Не берусь судить с полной определенностью, но, мне кажется, это представляет интерес. Она всегда была милосердна к людям, — уж очень к лицу таким, как Козлова с ее строгими, но не сердитыми очками в тяжелой оправе, любить несчастных ближних своих! На всем ее облике было написано, как ей хочется, чтобы всем на свете было хорошо. Только как это сделать, когда существуют шахта, подземный пожар, пьянство? Неужели нельзя, чтобы все были счастливы? Может быть, я ошибался, навыдумывал черт знает что, но меня просто одолевало убеждение, что такие, как Козлова, испытывают мучительную нужду жить в мире устроенном, слаженном, спокойном, где нет места неожиданностям, где сила разума победила все стихийное и бессмысленное. Уверяю вас, такие люди обычно разумны до наивности.
Я встал, чтобы закрыть за Козловой дверь, и увидел на столе письмо, не дописанное Ганшиным. Оно начиналось ровными строчками, не скрою, я прочел их. Чем дальше к концу, тем строчки становились все пьянее, размашистее, все неразборчивее. «Я заставляю себя не любить вас, но ничего не могу с собой поделать. И я люблю вас, я люблю вас, я люблю вас…» — точно заело патефонную пластинку. Под конец в авторучке не хватило чернил, и, как река в песке, терялись на белой бумаге пьяные каракули.

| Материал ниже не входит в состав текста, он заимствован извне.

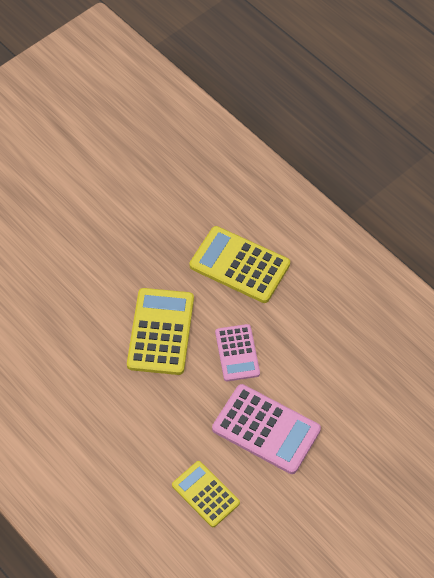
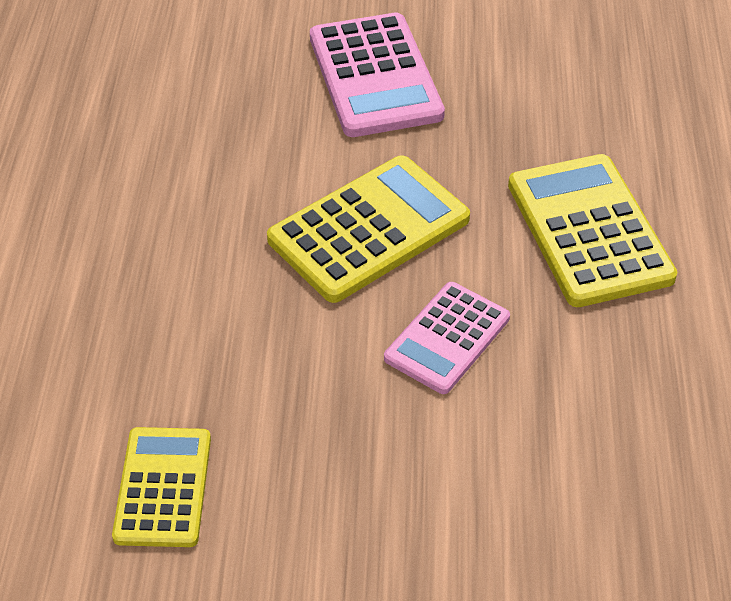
camera: 45 degrees right, 10 degrees down
pink calculator [212,384,321,474] -> pink calculator moved to [310,13,445,137]

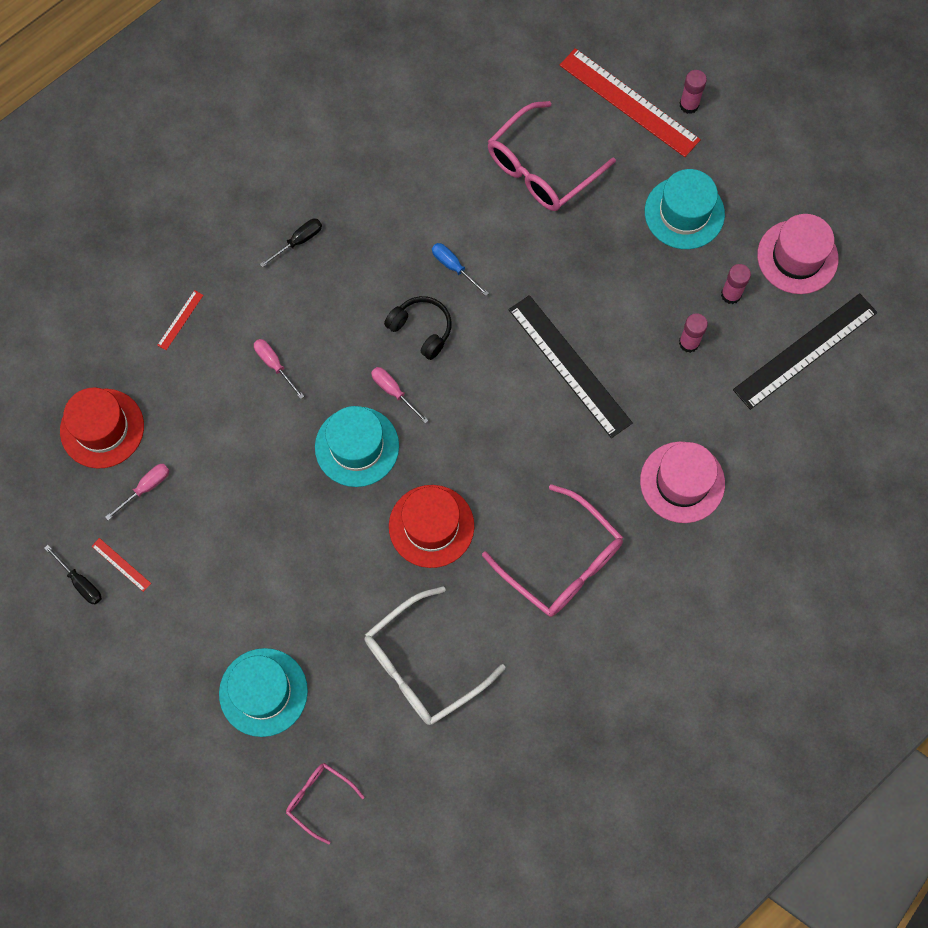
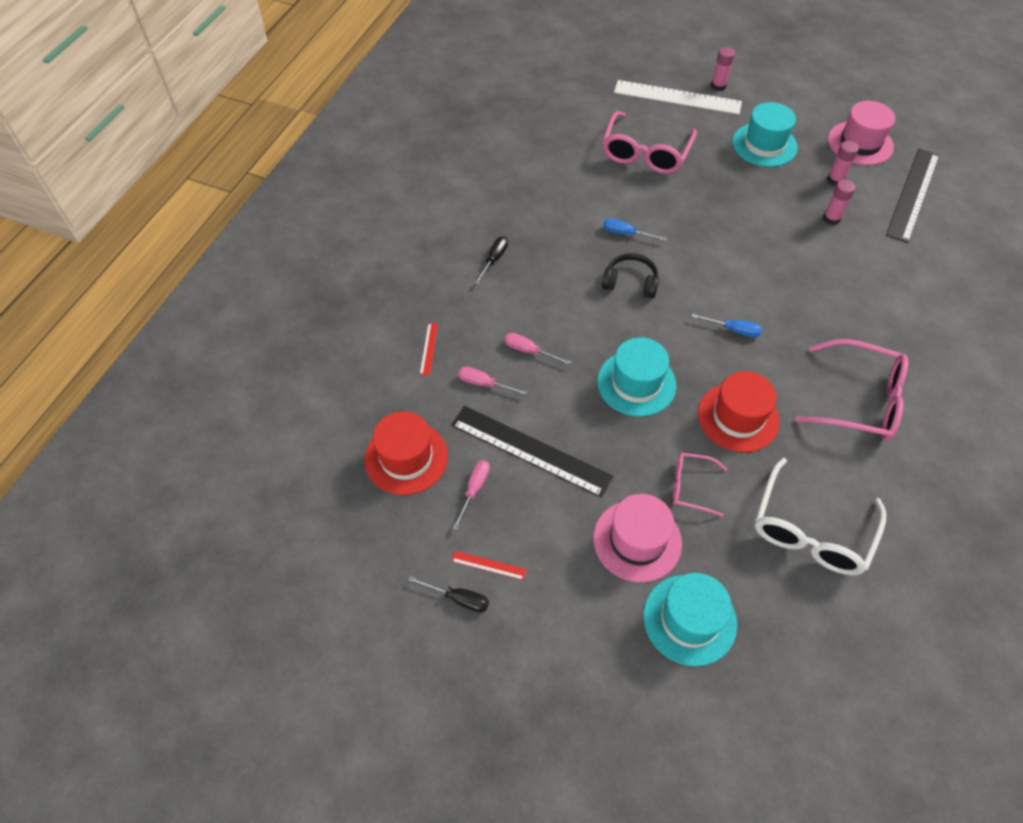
camera: 25 degrees left, 15 degrees down
pink glasses [286,763,365,845] -> pink glasses moved to [673,452,727,517]
pink screwdriver [371,367,429,424] -> pink screwdriver moved to [458,367,528,395]
black ruler [509,295,633,438] -> black ruler moved to [451,406,613,498]
red ruler [559,48,701,157] -> white ruler [614,80,742,115]
pink hat [640,441,725,523] -> pink hat moved to [593,494,682,582]
none -> blue screwdriver [691,314,762,338]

Да, я знал, о чем и кому адресовано недописанное письмо. Знал, что и пьет он с одной целью: вернуть себе мужество.
На этом я мог бы и кончить и замолчать, если бы мне не казалось, что мой рассказ вызывает некоторое недоумение. Откуда взялась моя уверенность, что именно так думала Козлова, а так — Ганшин? Художественный вымысел? И почему я так ополчился против Козловой? И прилично ли засматривать в чужие письма, даже если они принадлежат близкому товарищу?

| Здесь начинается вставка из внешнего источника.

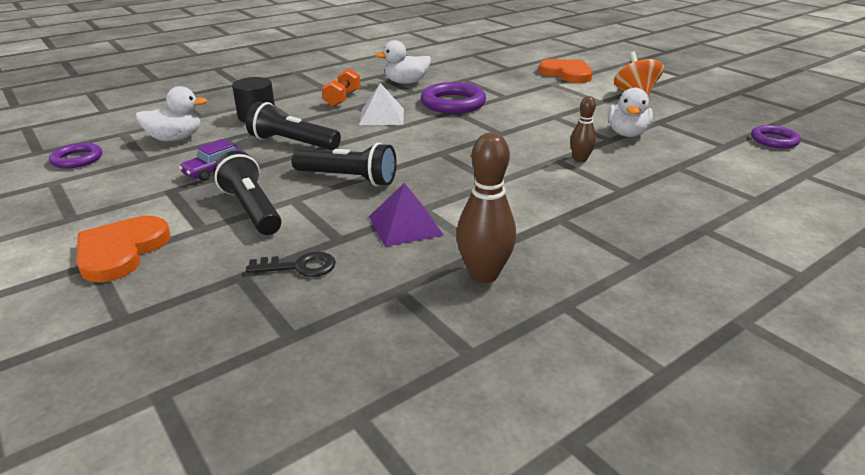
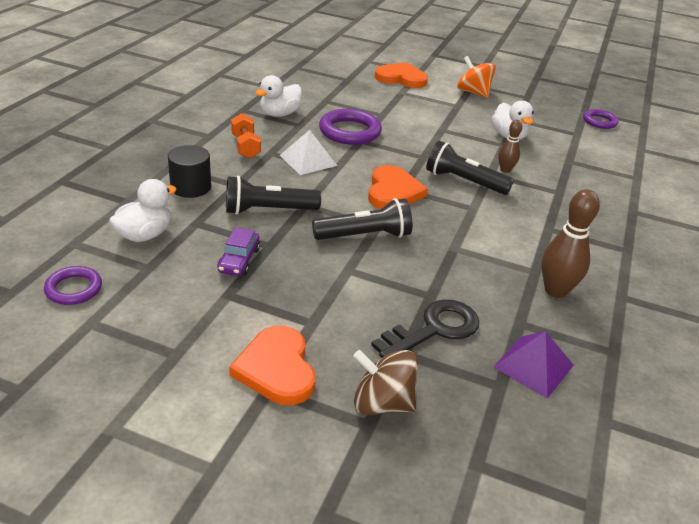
camera: 35 degrees left, 5 degrees up
black flashlight [213,151,281,235] -> black flashlight moved to [426,141,514,195]
black key [246,252,336,277] -> black key [371,299,479,358], size x1.62
purple pyramid [369,183,444,247] -> purple pyramid moved to [493,331,574,398]
none -> brown spinning top [354,350,418,415]
none -> orange heart [368,165,428,209]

Ну хорошо. Вас устроит, если я, так и быть, признаюсь: в той поездке на рудник было два человека — стенографистка Козлова и горный инженер из треста? Я ли это сам был или мой товарищ, какое это имеет значение? Трогательная и назойливая женская заботливость мучила и раздражала необычайно, потому что здесь, на этом проклятом руднике, у человека рухнули все надежды, понятно вам? Даже если он ведет себя безобразно, время ли лезть к нему с назойливыми прописями? Правда, вы можете сказать, если Ганшин и автор рассказа одно лицо, то где элементарная скромность? Герой сам себя называет красивым, веселым, расписывает свои вьющиеся волосы, огромные глаза, любовные терзания. А-а, чепуха! Проходят годы, и кто бы ты ни был, ты смотришь на себя как бы со стороны. И как иначе рассказать о чувстве горячем и горьком, которое — сколько лет прошло! — все не забывается?

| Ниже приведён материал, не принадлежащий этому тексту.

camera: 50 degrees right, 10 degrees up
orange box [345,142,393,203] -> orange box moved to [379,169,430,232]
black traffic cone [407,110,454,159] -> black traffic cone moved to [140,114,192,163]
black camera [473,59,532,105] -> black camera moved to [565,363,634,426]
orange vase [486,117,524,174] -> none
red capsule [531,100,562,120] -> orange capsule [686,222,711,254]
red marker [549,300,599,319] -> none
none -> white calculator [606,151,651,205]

В одном я уверен, хоть зарежьте меня, — можно смотреть на себя, на своих ближних, на окружающий мир как угодно. И вести себя как угодно — хвастаться, быть нескромным, брюзжать, завираться, презирать окружающих или ненавидеть, источать вокруг себя отвратительное самоупоение. Одного нельзя: смотреть на мир сквозь розовые очки. Это гибельно. Хотите взглянуть, что делается вокруг? Снимите их, мадам, к чертовой бабушке.